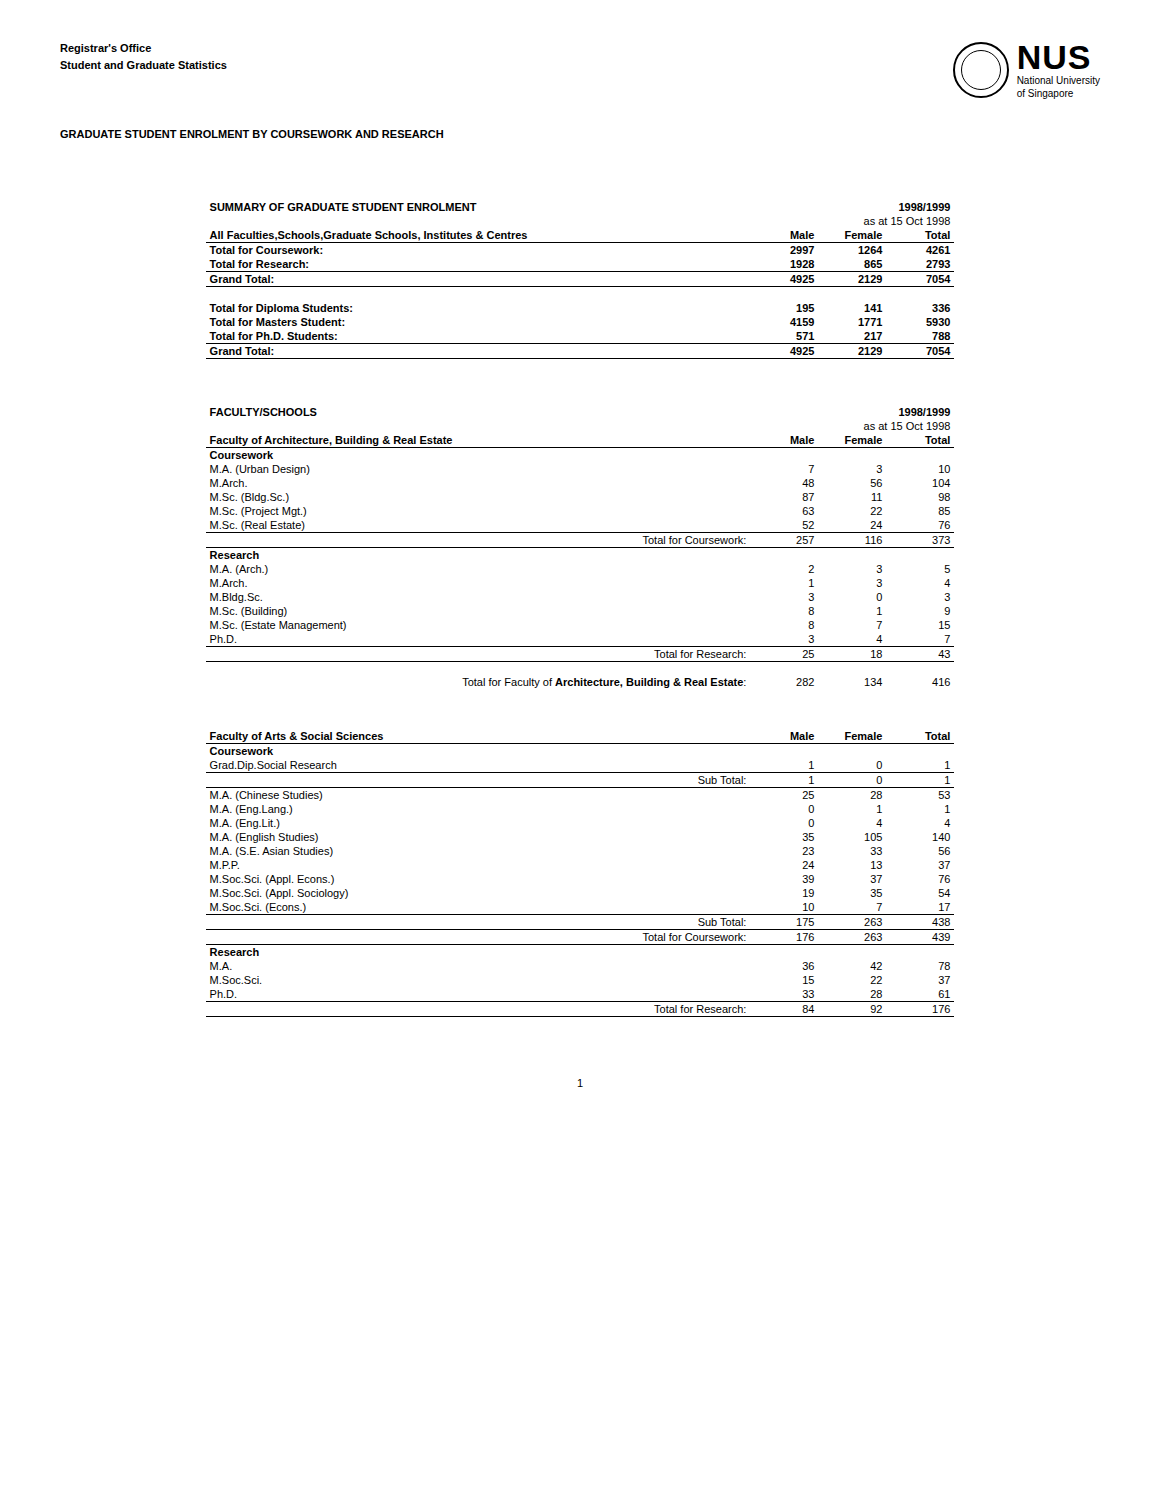Registrar's Office
Student and Graduate Statistics
NUS
National University
of Singapore
GRADUATE STUDENT ENROLMENT BY COURSEWORK AND RESEARCH
| SUMMARY OF GRADUATE STUDENT ENROLMENT | 1998/1999 |
| --- | --- |
| | as at 15 Oct 1998 |
| All Faculties,Schools,Graduate Schools, Institutes & Centres | Male | Female | Total |
| Total for Coursework: | 2997 | 1264 | 4261 |
| Total for Research: | 1928 | 865 | 2793 |
| Grand Total: | 4925 | 2129 | 7054 |
| Total for Diploma Students: | 195 | 141 | 336 |
| Total for Masters Student: | 4159 | 1771 | 5930 |
| Total for Ph.D. Students: | 571 | 217 | 788 |
| Grand Total: | 4925 | 2129 | 7054 |
| FACULTY/SCHOOLS | 1998/1999 |
| --- | --- |
| | as at 15 Oct 1998 |
| Faculty of Architecture, Building & Real Estate | Male | Female | Total |
| Coursework | | | |
| M.A. (Urban Design) | 7 | 3 | 10 |
| M.Arch. | 48 | 56 | 104 |
| M.Sc. (Bldg.Sc.) | 87 | 11 | 98 |
| M.Sc. (Project Mgt.) | 63 | 22 | 85 |
| M.Sc. (Real Estate) | 52 | 24 | 76 |
| Total for Coursework: | 257 | 116 | 373 |
| Research | | | |
| M.A. (Arch.) | 2 | 3 | 5 |
| M.Arch. | 1 | 3 | 4 |
| M.Bldg.Sc. | 3 | 0 | 3 |
| M.Sc. (Building) | 8 | 1 | 9 |
| M.Sc. (Estate Management) | 8 | 7 | 15 |
| Ph.D. | 3 | 4 | 7 |
| Total for Research: | 25 | 18 | 43 |
| Total for Faculty of Architecture, Building & Real Estate : | 282 | 134 | 416 |
| Faculty of Arts & Social Sciences | Male | Female | Total |
| --- | --- | --- | --- |
| Coursework | | | |
| Grad.Dip.Social Research | 1 | 0 | 1 |
| Sub Total: | 1 | 0 | 1 |
| M.A. (Chinese Studies) | 25 | 28 | 53 |
| M.A. (Eng.Lang.) | 0 | 1 | 1 |
| M.A. (Eng.Lit.) | 0 | 4 | 4 |
| M.A. (English Studies) | 35 | 105 | 140 |
| M.A. (S.E. Asian Studies) | 23 | 33 | 56 |
| M.P.P. | 24 | 13 | 37 |
| M.Soc.Sci. (Appl. Econs.) | 39 | 37 | 76 |
| M.Soc.Sci. (Appl. Sociology) | 19 | 35 | 54 |
| M.Soc.Sci. (Econs.) | 10 | 7 | 17 |
| Sub Total: | 175 | 263 | 438 |
| Total for Coursework: | 176 | 263 | 439 |
| Research | | | |
| M.A. | 36 | 42 | 78 |
| M.Soc.Sci. | 15 | 22 | 37 |
| Ph.D. | 33 | 28 | 61 |
| Total for Research: | 84 | 92 | 176 |
1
* * * *
Exclude the pictures and give back the rest of the data above exactly as written.

Registrar's Office
Student and Graduate Statistics
NUS
National University
of Singapore
GRADUATE STUDENT ENROLMENT BY COURSEWORK AND RESEARCH
| SUMMARY OF GRADUATE STUDENT ENROLMENT | 1998/1999 |
| --- | --- |
| | as at 15 Oct 1998 |
| All Faculties,Schools,Graduate Schools, Institutes & Centres | Male | Female | Total |
| Total for Coursework: | 2997 | 1264 | 4261 |
| Total for Research: | 1928 | 865 | 2793 |
| Grand Total: | 4925 | 2129 | 7054 |
| Total for Diploma Students: | 195 | 141 | 336 |
| Total for Masters Student: | 4159 | 1771 | 5930 |
| Total for Ph.D. Students: | 571 | 217 | 788 |
| Grand Total: | 4925 | 2129 | 7054 |
| FACULTY/SCHOOLS | 1998/1999 |
| --- | --- |
| | as at 15 Oct 1998 |
| Faculty of Architecture, Building & Real Estate | Male | Female | Total |
| Coursework | | | |
| M.A. (Urban Design) | 7 | 3 | 10 |
| M.Arch. | 48 | 56 | 104 |
| M.Sc. (Bldg.Sc.) | 87 | 11 | 98 |
| M.Sc. (Project Mgt.) | 63 | 22 | 85 |
| M.Sc. (Real Estate) | 52 | 24 | 76 |
| Total for Coursework: | 257 | 116 | 373 |
| Research | | | |
| M.A. (Arch.) | 2 | 3 | 5 |
| M.Arch. | 1 | 3 | 4 |
| M.Bldg.Sc. | 3 | 0 | 3 |
| M.Sc. (Building) | 8 | 1 | 9 |
| M.Sc. (Estate Management) | 8 | 7 | 15 |
| Ph.D. | 3 | 4 | 7 |
| Total for Research: | 25 | 18 | 43 |
| Total for Faculty of Architecture, Building & Real Estate : | 282 | 134 | 416 |
| Faculty of Arts & Social Sciences | Male | Female | Total |
| --- | --- | --- | --- |
| Coursework | | | |
| Grad.Dip.Social Research | 1 | 0 | 1 |
| Sub Total: | 1 | 0 | 1 |
| M.A. (Chinese Studies) | 25 | 28 | 53 |
| M.A. (Eng.Lang.) | 0 | 1 | 1 |
| M.A. (Eng.Lit.) | 0 | 4 | 4 |
| M.A. (English Studies) | 35 | 105 | 140 |
| M.A. (S.E. Asian Studies) | 23 | 33 | 56 |
| M.P.P. | 24 | 13 | 37 |
| M.Soc.Sci. (Appl. Econs.) | 39 | 37 | 76 |
| M.Soc.Sci. (Appl. Sociology) | 19 | 35 | 54 |
| M.Soc.Sci. (Econs.) | 10 | 7 | 17 |
| Sub Total: | 175 | 263 | 438 |
| Total for Coursework: | 176 | 263 | 439 |
| Research | | | |
| M.A. | 36 | 42 | 78 |
| M.Soc.Sci. | 15 | 22 | 37 |
| Ph.D. | 33 | 28 | 61 |
| Total for Research: | 84 | 92 | 176 |
1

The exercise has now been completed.